Memphis Minnie honored with Miss. Blues Trail marker
Published 4:50 pm Tuesday, September 25, 2007
Memphis Minnie, a renowned singer and songwriter and one of a few female stars who played guitar, is the latest performer to be honored posthumously with a Mississippi Blues Trail marker.
A sign noting her musical accomplishments will be unveiled Thursday at her gravesite at the New Hope Missionary Baptist Church Cemetery in the small town of Walls, about two miles south of Memphis, Tenn.
Minnie, born Lizzie Kid Douglas, was one of the premier blues artists of the 1930s and ’40s.
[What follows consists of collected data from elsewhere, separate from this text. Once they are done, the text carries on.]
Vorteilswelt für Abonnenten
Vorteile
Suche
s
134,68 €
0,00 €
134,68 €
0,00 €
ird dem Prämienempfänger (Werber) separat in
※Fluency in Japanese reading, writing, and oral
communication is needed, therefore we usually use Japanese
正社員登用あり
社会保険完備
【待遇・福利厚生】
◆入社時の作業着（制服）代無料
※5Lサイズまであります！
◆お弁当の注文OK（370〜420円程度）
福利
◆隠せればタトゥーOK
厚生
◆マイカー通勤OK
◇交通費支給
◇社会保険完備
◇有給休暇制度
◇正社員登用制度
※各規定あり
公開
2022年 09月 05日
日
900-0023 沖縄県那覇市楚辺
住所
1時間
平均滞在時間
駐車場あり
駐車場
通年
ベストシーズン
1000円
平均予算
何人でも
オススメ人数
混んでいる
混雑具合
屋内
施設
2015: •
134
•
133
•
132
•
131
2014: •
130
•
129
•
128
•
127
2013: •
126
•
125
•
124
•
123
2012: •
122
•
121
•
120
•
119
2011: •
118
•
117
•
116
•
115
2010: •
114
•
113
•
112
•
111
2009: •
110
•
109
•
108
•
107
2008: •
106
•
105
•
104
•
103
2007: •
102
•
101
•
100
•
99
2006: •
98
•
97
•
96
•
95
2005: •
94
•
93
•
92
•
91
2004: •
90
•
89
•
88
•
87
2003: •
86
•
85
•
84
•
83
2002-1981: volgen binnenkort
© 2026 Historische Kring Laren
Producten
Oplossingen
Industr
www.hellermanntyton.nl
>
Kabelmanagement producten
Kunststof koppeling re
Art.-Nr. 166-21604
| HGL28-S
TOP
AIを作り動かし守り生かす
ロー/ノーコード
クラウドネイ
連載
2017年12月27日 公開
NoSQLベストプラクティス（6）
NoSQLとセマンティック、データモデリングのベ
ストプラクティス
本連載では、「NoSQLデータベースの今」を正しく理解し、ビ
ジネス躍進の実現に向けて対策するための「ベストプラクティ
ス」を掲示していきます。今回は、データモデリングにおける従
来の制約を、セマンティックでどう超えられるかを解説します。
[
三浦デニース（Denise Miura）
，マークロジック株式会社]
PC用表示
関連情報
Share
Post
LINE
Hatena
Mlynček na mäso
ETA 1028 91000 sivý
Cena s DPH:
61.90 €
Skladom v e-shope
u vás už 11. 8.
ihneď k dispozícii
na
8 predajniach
She was known for her spirited, street-wise demeanor.
“She is one of the first female blues legends that we have honored through this project and truly deserves to be a part of the trail,” Alex Thomas, blues heritage trail director, said in a news release.
In the early 1900s while living with her parents in Tunica and DeSoto counties in northwest Mississippi, Minnie began performing with Delta blues guitarist Willie Brown and others.
Douglas acquired the name Memphis Minnie when she became a recording artist in 1929, as part of a duo with her guitar-playing husband, Kansas Joe McCoy. The couple’s first recording session produced the classic song “When the Levee Breaks,” later made famous by Led Zeppelin. The song has most recently been heard as a theme song for documentaries on Hurricane Katrina and New Orleans.
Minnie’s greatest fame was achieved in Chicago, where she and her last husband, Ernest “Little Son Joe” Lawlars, recorded and performed regularly. The two eventually moved back to Memphis in 1958.
Some of Minnie’s best known songs are “Me and My Chauffeur Blues,” “Bumble Bee,” “What’s the Matter With the Mill,” “In My Girlish Days” and “Please Set a Date.”
After returning to Memphis, Minnie suffered a stroke and spent her final years unable to perform and living in a nursing home. She died at the age of 76 on Aug. 6, 1973.
In 1980, Minnie and Bessie Smith were the only two women elected to the inaugural group of performers in the Blues Foundation’s Blues Hall of Fame. Minnie’s grave remained unmarked until the Mt. Zion Memorial Fund raised money for a tombstone in 1996.
The Mississippi Blues Commission plans to put up more than 100 markers across the state to help tourists trace the area’s musical heritage.